I believe there is a strong argument for the ‘cooling off period’ law when people want to buy guns. Instead of flipping out completely and running to the nearest gun shop in order to buy the ultimate argument winner, people are forced to calm down and make rational decisions before they blow each other’s brains out. Of course, some people can stay angry for a very long time so this is not the perfect system of governance, but I’m sure it has prevented more than one ‘crime of passion’, and probably a ‘crime of parking place’ or two in the places where the law exists.
I believe there should also be a mandatory ‘sobering up period’ law before people clearly under the influence of alcohol can be allowed to buy anything (or go home with anyone). Case in point, one Friday afternoon in 1992, three friends of mine and I were walking through a mall in Jakarta when we happened upon a display of Yamaha motorcycles. It was pay day, we had a lot of cash in our pockets and we had just left the pub after an approximately ten-course liquid lunch, so the shiny new motorbikes caught our eyes. Long story short, 30 minutes later we had handed over the cash, signed some papers, agreed some kind of deal with a handshake and staggered away.

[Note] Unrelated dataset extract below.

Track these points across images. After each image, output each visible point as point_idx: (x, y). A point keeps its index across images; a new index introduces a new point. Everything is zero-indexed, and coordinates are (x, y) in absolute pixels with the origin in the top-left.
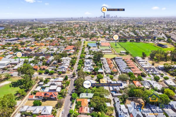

After we had waved bye-bye to the beaming salesman, we decided to stop at another bar and have another quick drink to celebrate our purchases. Of course, we were well past the point of no return by this time, so it was actually around 2am before we took the magic carpet ride home to the house we shared in Tomang. We all made it to our beds and fell into comatose sleep, taking comfort in the knowledge that the next day was Saturday so we didn’t need to get up for work.
At 9am the following morning, I woke up to see my housemate Tony standing at the end of my bed wearing nothing but his underpants. My head was pounding, my vision was blurred and for a moment I thought he was sleepwalking, but my brain eventually started to extract a few words from the grunting noises he was making. “Truck… F***ing motorbikes…” I thought he was complaining about traffic noise. I concentrated on Tony’s face as hard as I could and tried to sharpen my focus. I tried hard to process what he was saying as he grunted louder and louder while pointing at the window, and after a while I realised with a start what he was actually saying. I jumped out of bed to look for myself, and sure enough, outside the house there was a truck with four f***ing motorbikes on it. Memories of the previous day came flooding back. Oh sh*t. What had we done?
After we had signed for the delivery, we stood in the driveway in our dressing gowns staring silently at four brand new and identical black, yellow and orange Yamaha YT115s. They were a hell of a lot smaller than they had appeared the day before in the mall, and they were not nearly as cool as they had seemed when we had sat on them, leaning left and right and making silly motorbike noises while enthusiastically planning motorbike camping trips across the archipelago. My friend Mark broke the silence. “Do you think I can ride here without a license?” The rest of us shrugged and muttered unintelligibly. Dave chipped in with a relevant question. “Which one is mine?” We all shrugged and muttered again. Tony then spoke very seriously, putting an immediate stop to all the shrugging and mumbling and inducing hysterical laughter. “How the f*** do you drive one of these f***ing things anyway?” He’d never driven a motorbike before in his life.
A mandatory sobering up period of at least 24 hours would definitely have saved us two million Rupiah each – in those days about a thousand dollars and almost an entire month’s salary!